Janet Flanner (1892 – 1978) – journaliste correspondante à Paris du magazine The New Yorker de 1925 à 1975. (photo prise en 1946)

Paris est une guerre, 1940-1945 est un recueil d’articles de Janet Flanner qui paraît aux Editions du sous-sol.

Curieuse femme que cette Janet Flanner qui fut, pendant quelques années, correspondante à Paris du New Yorker. Elle fut, au départ, une échotière de la vie culturelle française, mêlée à toute l’avant-garde littéraire et plastique des ces années où Paris était encore le centre d’une vie intellectuelle intense.
Elle en est l’observatrice lucide et elle pressent la montée des périls que constitue l’avènement du nazisme et du fascisme. Elle donne à partir de 1934 une coloration plus politique à ses articles et voyage dans toute l’Europe et la série qu’elle consacre à Hitler la hisse au rang des grands reporters.

Couverture de l’ouvrage – 272 pages è Editions du Sous-Sol – 20 €

Quand la guerre éclate, elle revient à New York. Et c’est de là qu’elle va écrire ces papiers sur la vie française sous l’Occupation. C’est un véritable tour de force puisqu’elle est à des milliers de kilomètres et qu’elle donne à ces articles un côté « Choses vues » qui aurait enchanté Guillemin.

Il faut croire qu’elle a gardé à Paris suffisamment de contacts pour que lui parvienne une foule de témoignages, sur la chape de plomb qui s’est abattue sur la France – elle s’en sert comme autant de petits faits vrais dont l’accumulation donne une image extrêmement précise de ce que les Français sont en train de vivre.

Soldats allemands à Paris en 1940 (Photo by RDB/ullstein bild via Getty)

On pourrait penser que ce ne sont que des anecdotes ; ainsi lorsqu’elle explique pourquoi les Allemands sont surnommés « doryphores » : « Quant aux pommes de terre, des soldats allemands sont allés surveiller en août les champs français alors que les tubercules étaient encore sous la terre. » Ou qu’elle rapporte que les Allemands, consacrant leur industrie textile à l’effort de guerre, « forcent les ménagères parisiennes à céder leur literie aux nazis, à l’exception de deux draps, une couverture et un matelas par lit occupé au sein du foyer. »

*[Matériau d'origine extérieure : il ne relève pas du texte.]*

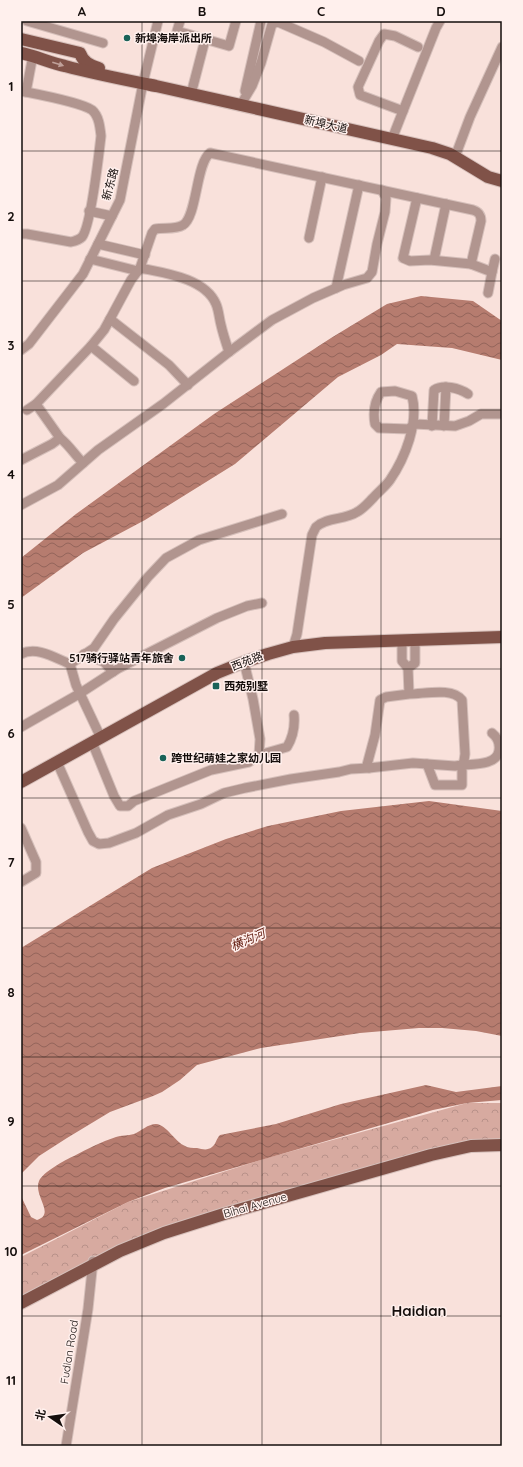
<svg xmlns="http://www.w3.org/2000/svg" width="523" height="1467" font-family="Quicksand,'Noto Sans SC',sans-serif">
  <defs>
    <pattern id="park-crowns" width="20" height="18" patternUnits="userSpaceOnUse"><rect width="20" height="18" fill="#d7aaa0"/><path d="M2 6a3 3 0 1 1 6 0M12 15a3 3 0 1 1 6 0" fill="none" stroke="#b89189"/></pattern>
    <pattern id="water-waves" width="16" height="10" patternUnits="userSpaceOnUse"><rect width="16" height="10" fill="#b67c6f"/><path d="M0 5q4-4 8 0t8 0" fill="none" stroke="#93645a"/></pattern>
  </defs>
  <rect width="100%" height="100%" fill="#f9e1db"/>
  <path fill="url(#park-crowns)" d="M467 1103H502V1142L203 1216 21 1297V1257L128 1202 267 1158Z"/>
  <g fill="url(#water-waves)">
    <path d="M421 296 473 301 502 321V360L452 348 397 344 381 355 338 377 235 464 145 520 83 553 21 598V558L76 514 214 414 331 338 387 304Z"/>
    <path d="M429 801 502 811V1036L476 1031 442 1028H419L360 1033 261 1048 197 1065 180 1080 162 1092 153 1096 110 1112 67 1138 39 1156 21 1174V948L152 868 226 839 268 826 341 811Z"/>
    <path d="M426 1085 456 1092 502 1086V1100L467 1103 433 1110 165 1188 128 1202 21 1255V1196L31 1217 37 1220C56 1214 33 1196 39 1181 43 1172 65 1160 74 1156 87 1149 101 1142 116 1137 121 1135 128 1136 134 1134 141 1131 148 1124 156 1124 167 1125 175 1142 185 1146 188 1148 193 1148 197 1148 202 1149 207 1151 212 1147 216 1144 216 1139 220 1135L276 1124 341 1104Z"/>
  </g>
  <g fill="none" stroke-linecap="round" stroke-linejoin="round">
    <g stroke="#d5bfba" stroke-width="11">
      <g id="minor">
        <path d="M27 21 103 43"/>
        <path d="M180 21 177 31 229 46 236 21"/>
        <path d="M21 91C36 94 80 102 92 110 99 116 100 127 101 136 99 153 91 226 82 237 79 240 75 241 71 242L27 234H21"/>
        <path d="M245 91 261 21"/>
        <path d="M26 92 33 55"/>
        <path d="M191 94 205 40"/>
        <path d="M240 106 252 86 261 63 272 24 278 22 324 42 359 61"/>
        <path d="M403 111 436 28 440 21"/>
        <path d="M392 139 403 111 360 95 358 87 379 41 384 34 395 36 418 47"/>
        <path d="M455 157 470 117 502 47"/>
        <path d="M417 198 403 258 410 261 430 260 471 264 492 272 488 293"/>
        <path d="M89 211 112 216"/>
        <path d="M309 238 322 177"/>
        <path d="M98 244 145 255"/>
        <path d="M90 259 138 271"/>
        <path d="M434 260 446 204"/>
        <path d="M140 268C164 273 205 278 216 304 219 311 219 318 221 325 223 334 226 343 229 352"/>
        <path d="M492 272 495 259"/>
        <path d="M336 288 359 185"/>
        <path d="M110 319 131 280 140 268 152 233 155 229C164 227 175 230 183 225 197 217 196 163 210 153L473 210C479 212 481 215 481 221L471 264"/>
        <path d="M91 346 104 330 110 319 169 365 188 385"/>
        <path d="M21 350 29 344 83 274 120 200 143 83 158 21"/>
        <path d="M27 410 36 404"/>
        <path d="M432 426 434 390C443 384 459 388 468 394"/>
        <path d="M444 426 446 387"/>
        <path d="M60 438 36 404 91 346 134 381"/>
        <path d="M21 460 52 444 60 438C69 445 75 455 83 463"/>
        <path d="M21 505 58 485 98 450 163 404 229 352 272 320 313 298 343 285 367 278 372 272 377 244 385 212 386 198 382 190"/>
        <path d="M402 641V661L408 668"/>
        <path d="M293 647 297 634 312 535C313 533 315 529 316 527 327 517 345 520 357 512 363 509 368 503 373 498 378 492 385 487 390 480 405 458 419 423 412 396L395 391 381 392C374 402 373 413 375 424L379 428 409 429 414 424 455 426 469 421 481 414H502"/>
        <path d="M21 654C37 646 55 658 70 664L76 685 101 738"/>
        <path d="M84 654 104 662 113 672"/>
        <path d="M70 664 94 648 114 619 148 577 166 558 199 540 282 514"/>
        <path d="M409 694 386 697 380 700 375 735 367 765 369 768 413 763 455 766 462 765 464 761 465 754 462 700C452 687 425 694 409 694L408 668 415 663V640"/>
        <path d="M21 727 79 694 119 668 217 618 247 606 262 603"/>
        <path d="M92 742 114 796 120 806H128L134 801 211 770 249 762 259 755 260 739 253 699 244 662"/>
        <path d="M259 755 287 747C293 737 295 726 294 715"/>
        <path d="M57 762 88 832 93 841 99 844 109 843 136 833 168 815 201 804 224 793 245 788 291 779 339 772 351 769 369 768"/>
        <path d="M427 764 435 785H462V765C474 764 498 765 499 750 500 743 497 737 492 733"/>
        <path d="M21 828 36 862V873L21 882"/>
        <path d="M66 1446 88 1309 93 1261"/>
      </g>
    </g>
    <g stroke="#d5bfba" stroke-width="14">
      <g id="major">
        <path d="M21 39 80 53C83 62 90 66 99 68"/>
        <path d="M21 53C36 56 50 63 65 66 95 74 126 80 156 86L432 148 450 154 488 177 502 181"/>
        <path d="M21 782 217 673 244 662 268 654 293 647 325 643 502 637"/>
        <path d="M21 1303 120 1251 164 1233 224 1214 431 1155 471 1146 502 1145"/>
      </g>
    </g>
    <use href="#minor" stroke="#b1958f" stroke-width="9"/>
    <use href="#major" stroke="#805248" stroke-width="12"/>
  </g>
  <defs><path id="oneway-solid" d="M-6-.8H1V-3.2L6.5 0L1 3.2V.8H-6Z"/></defs>
  <use fill="#c0a19a" href="#oneway-solid" transform="translate(58 64) rotate(18)"/>
  <path fill="none" stroke="#150e0c" stroke-width="1" stroke-opacity="0.55" d="M142 21V1446M262 21V1446M381 21V1446M21 151H502M21 281H502M21 410H502M21 539H502M21 669H502M21 798H502M21 928H502M21 1057H502M21 1186H502M21 1316H502"/>
  <g fill="#196258" stroke="#fff0ed" stroke-width="1.5">
    <circle cx="127" cy="38" r="4"/>
    <circle cx="182" cy="658" r="4"/>
    <rect x="212" y="682" width="8" height="8" rx="2"/>
    <circle cx="163" cy="758" r="4"/>
  </g>
  <g text-anchor="middle" stroke-width="3" stroke-linejoin="round" paint-order="stroke">
    <g font-size="11" font-weight="bold" fill="#150e0c" stroke="#fff0ed" text-anchor="start">
      <text x="135" y="42">新埠海岸派出所</text>
      <text x="174" y="662" text-anchor="end">517骑行驿站青年旅舍</text>
      <text x="224" y="690">西苑别墅</text>
      <text x="171" y="762">跨世纪萌娃之家幼儿园</text>
    </g>
    <g font-size="11" fill="#150e0c" stroke="#fff0ed">
      <text transform="translate(326 124) rotate(13)" y="4">新埠大道</text>
      <text transform="translate(110 184) rotate(-75)" y="4">新东路</text>
      <text transform="translate(247 661) rotate(-21)" y="4">西苑路</text>
      <text transform="translate(255 1205) rotate(-16)" y="4">Bihai Avenue</text>
      <text transform="translate(69 1352) rotate(-81)" y="4">Fudian Road</text>
    </g>
    <g font-size="12" font-style="italic" fill="#60180b" stroke="#fff0ed">
      <text transform="translate(248 940) rotate(-23)" y="4">横沟河</text>
    </g>
    <g font-size="15" font-weight="bold" fill="#150e0c" stroke="#fff0ed">
      <text x="419" y="1316">Haidian</text>
    </g>
  </g>
  <rect width="523" height="1467" fill="none" stroke="#fff0ed" stroke-width="44"/>
  <g transform="translate(50 1417) rotate(283)" stroke="#fff0ed" stroke-width="3" paint-order="stroke">
  <path d="M0-3L7 15L0 10L-7 15Z" fill="#150e0c"/>
  <text y="-6" font-size="11" font-weight="bold" text-anchor="middle" fill="#150e0c">北</text>
  </g>
  <rect x="22" y="22" width="479" height="1423" fill="none" stroke="#150e0c" stroke-width="1.5"/>
  <g font-size="13" text-anchor="middle" font-weight="bold" fill="#150e0c">
    <text x="82" y="16">A</text>
    <text x="202" y="16">B</text>
    <text x="321" y="16">C</text>
    <text x="441" y="16">D</text>
    <text x="11" y="91">1</text>
    <text x="11" y="221">2</text>
    <text x="11" y="350">3</text>
    <text x="11" y="479">4</text>
    <text x="11" y="609">5</text>
    <text x="11" y="738">6</text>
    <text x="11" y="867">7</text>
    <text x="11" y="997">8</text>
    <text x="11" y="1126">9</text>
    <text x="11" y="1256">10</text>
    <text x="11" y="1385">11</text>
  </g>
</svg>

La ruine systématique des industries françaises est fort bien documentée de même que les profits que les « collaborationnistes » tirent de l’Occupation. Le tableau général que Janet Flanner dresse de la population française n’est pas vraiment glorieux mais elle sait aussi montrer tous les signes, parfois timides, de résistance, dès les premiers temps de l’invasion de la France.

Les Allemands à la Chambre des Députés – Photographie anonyme – juillet 1940 – © Lapi/Roger-Viollet – tirée de Le Paris des collaborations : Paris a perdu les lieux symboliques de la légitimité nationale. Le Palais de l’Élysée est fermé, la Chambre des députés est occupée, le Sénat sert de quartier général à la Luftwaffe.

Ce qui ressort c’est quand même l’image d’une France totalement traumatisée qui ne sait plus très bien à quel saint se vouer.
Les égoïsmes sont nombreux mais les actes quotidiens d’héroïsme aussi. Flanner sait toujours déborder ses descriptions par une analyse politique qui est débarrassée de tout idéologie. Elle souffre des souffrances infligées à ce peuple qu’elle aime tout en conservant une objectivité distanciée qui donne à ses pages les qualités d’un documentaire particulièrement informé.

« A travers toute la France, il se produisait les événements les plus fous, jetant le citoyen lambda dans un état d’hébétement, poussant les plus audacieux à se révolter».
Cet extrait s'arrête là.